## Trecho
▬▬▬

Comentário-Resumo sobre o pensamento dos Santos Padres

Os escritores eclesiásticos da Antigüidade cristã (sobretudo dos séculos II ao V) são considerados testemunhas muitos autorizadas da fé. As preocupações pela justiça e pelos pobres são muito evidentes e são uma rica fonte de pensamento cristão, em alguns casos de surpreendente radicalidade.

Nos Padres da Igreja aparecem várias linhas de reflexão:

a) Não se pode separar a fé da caridade com os pobres, porque Cristo pertence aos humildes e nós o confessamos verdadeiramente através de nossas obras de amor e de justiça (Clemente Romano).
A esmola é superior à virgindade e ao jejum porque, diferente destes, ela não fica num só, mas abraça os membros de Cristo. O juízo final narrado por Mateus revela que não se condenam tanto os atos de maldade como a não-solidariedade.

b) Predileção da Igreja pelos pobres: não se deve fazer distinção de pessoas, antes pelo contrário é preciso visitar os pobres antes de qualquer outro (Clemente Romano).
As viúvas, os órfãos e os pobres são as pessoas que devem ser atendidas prioritariamente (Policarpo, Pastor de Hermas).
Dever-se-ia inclusive vender as jóias e os tesouros da Igreja para atender aos pobres porque assim se tornariam ouro útil, ouro de Cristo (Ambrósio).

c) Amar os ricos é adverti-los do perigo das riquezas: antes de adorar a estátua de ouro é preferível cair na pobreza (João Crisóstomo).
As riquezas provêm da exploração do alheio (Teodoreto de Ciro).
As riquezas fecham o coração para a fraternidade e trazem outros males (João Crisóstomo).
O dinheiro é o princípio de todos os males (Zenão de Verona).
Não é o acaso que faz ricos e pobres mas a rapina e a acumulação de riquezas (João Crisóstomo).

d) Amar os pobres é libertá-lo, romper o jugo que o oprime e para isso é preciso ver o drama social em si (Ambrósio).
Não se pode praticar a caridade sem primeiro se ter praticado a Justiça (João Crisóstomo).

e) Há situações de injustiça: opressão (Basílio Magno), luxo do rico que injuria o pobre (João Crisóstomo e Ambrósio); exploração do trabalhador através do salário (João Crisóstomo); desigualdade e escravidão (Lactâncio, Basílio Magno, Gregório de Nissa). A propriedade privada é fonte de desigualdades (Astério Amaseno, Agostinho de Hipona , Doutor da Igreja).
Ladrão é o que acumula mais do eu o necessário (Basílio Magno).

▬▬▬

## Instrução A
Indique se cada afirmação a seguir está de acordo com o trecho sobre os Santos Padres. Para cada uma, responda sim ou não e cite literalmente as palavras do trecho que decidem a resposta: (i) Ambrósio defende vender as joias e os tesouros da Igreja para atender aos pobres; (ii) a virgindade é considerada superior à esmola; (iii) João Crisóstomo atribui ao acaso a existência de ricos e pobres.
## Instrução B
Por favor, escreva a continuação do trecho sobre o pensamento dos Santos Padres a partir da última frase apresentada.

[Linhas do conjunto de dados]
▬▬▬

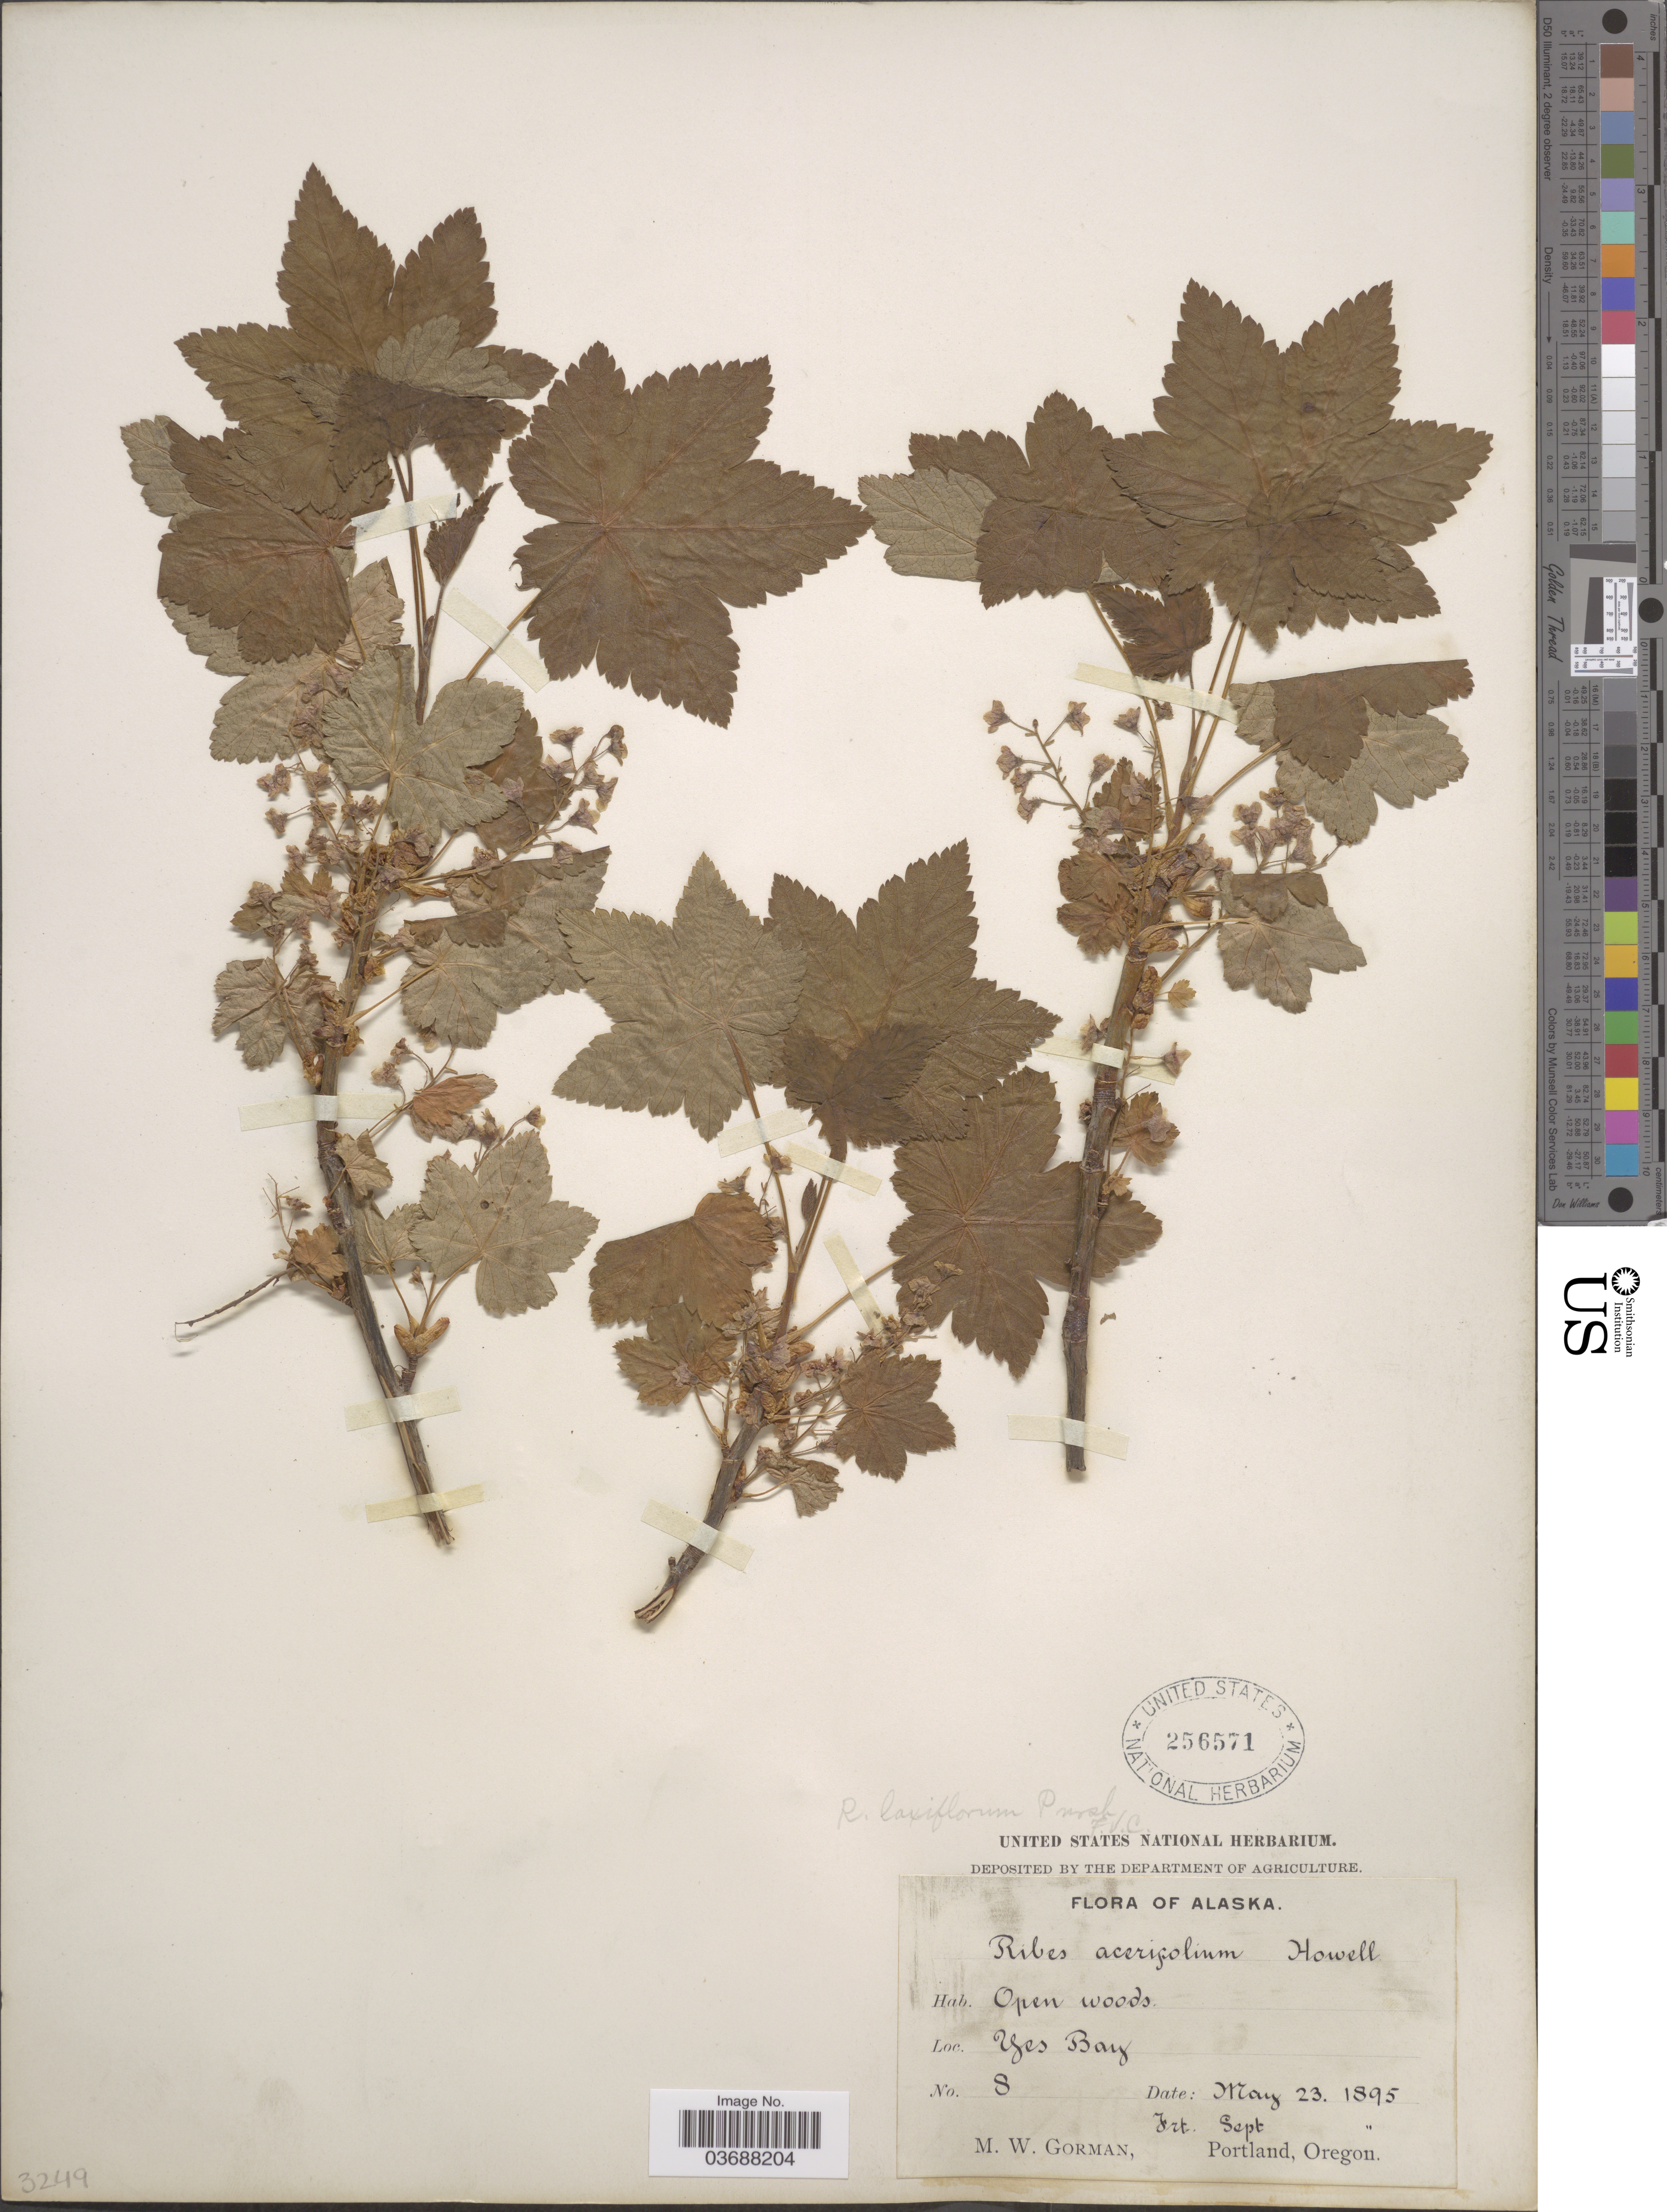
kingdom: Plantae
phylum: Tracheophyta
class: Magnoliopsida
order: Saxifragales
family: Grossulariaceae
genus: Ribes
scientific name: Ribes laxiflorum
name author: Pursh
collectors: M. W. Gorman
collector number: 8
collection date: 1895-05-23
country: United States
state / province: Alaska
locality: Yes Bay.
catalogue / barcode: US 256571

▬▬▬

## Resposta A
(i) Sim: "Dever-se-ia inclusive vender as jóias e os tesouros da Igreja para atender aos pobres porque assim se tornariam ouro útil, ouro de Cristo (Ambrósio)."
(ii) Não: "A esmola é superior à virgindade e ao jejum"
(iii) Não: "Não é o acaso que faz ricos e pobres mas a rapina e a acumulação de riquezas (João Crisóstomo)."

## Resposta B
Ante os males sociais, a resposta cristã deve ser regida por estes princípios:
a) Não somos donos, mas administradores dos bens (João Crisóstomo, Basílio Magno, Astério Amaseno, Leão Magno).

b) Todos os bens da criação se destinam a todos os homens (consenso bastante claro entre os padres gregos e latinos).

c) O homem tem uma natureza social, é chamado a viver em comunidade (Basílio Magno, Lactâncio, Agostinho de Hipona).

d) Todos os homens temos uma igualdade básica (Gregório Nazianzeno, Jão Crisóstomo, Ambrósio, Gregório de Nissa, Lactâncio).

e) A propriedade privada sem solidariedade nem respeito pelo destino universal de todos os bens para todos os homens é fonte de egoísmos, divisões, exploração (Didaqué, Tertuliano, Lactâncio, Basílio Magno, Gregório de Nissa, João Crisóstomo, Ambrósio, Astério Amaseno, Zenão de Verona).

f) A participação de bens é uma exigência de justiça para cumprir o destino dos bens criados. Quem não remedeia a fome é homicida (Basílio Magno); alguns ajudam um pobre mas empobrecem cem (Gregório de Nissa); quando se dá esmola se devolve ao pobre o que lhe pertence; é, portanto, obra de justiça (João Crisóstomo, Ambrósio).
A misericórdia com o pobre é justiça (Agostinho de Hipona)”.

Textos Patrísticos:

“O pão que para ti sobra é o pão do faminto. A roupa que guardas mofando é a roupa de quem está nu. Os sapatos que não usas são os sapatos dos eu andam descalços. O dinheiro que escondes é o dinheiro do pobre. As obras de caridade que não praticas são uma entre outras tantas injustiças que cometes. Quem acumula mais que o necessário pratica crime” (São Basílio Magno, Comentário a Mateus 25,31-46).

“As riquezas são injustas porque são fruto da miséria dos outros” (São Jerônimo).

“A solidariedade com o pobre é lei de Deus, não um mero conselho” (São Gregório de Nissa)

"Nabot não foi o único pobre assassinado. Todo dia um Nabot cai ao solo, todo dia um Nabot é assassinado (...) Tu não estás dando ao pobre o que é teu, mas lhe devolves o que é dele. Pois o que é comum e foi dado a todos, tu o estás usurpando sozinho. A terra pertence a todos e não apenas aos ricos. Infelizmente, são pouquíssimos os que podem usufruir a terra” (Santo Ambrósio, Comentário a 1o. Reis 21).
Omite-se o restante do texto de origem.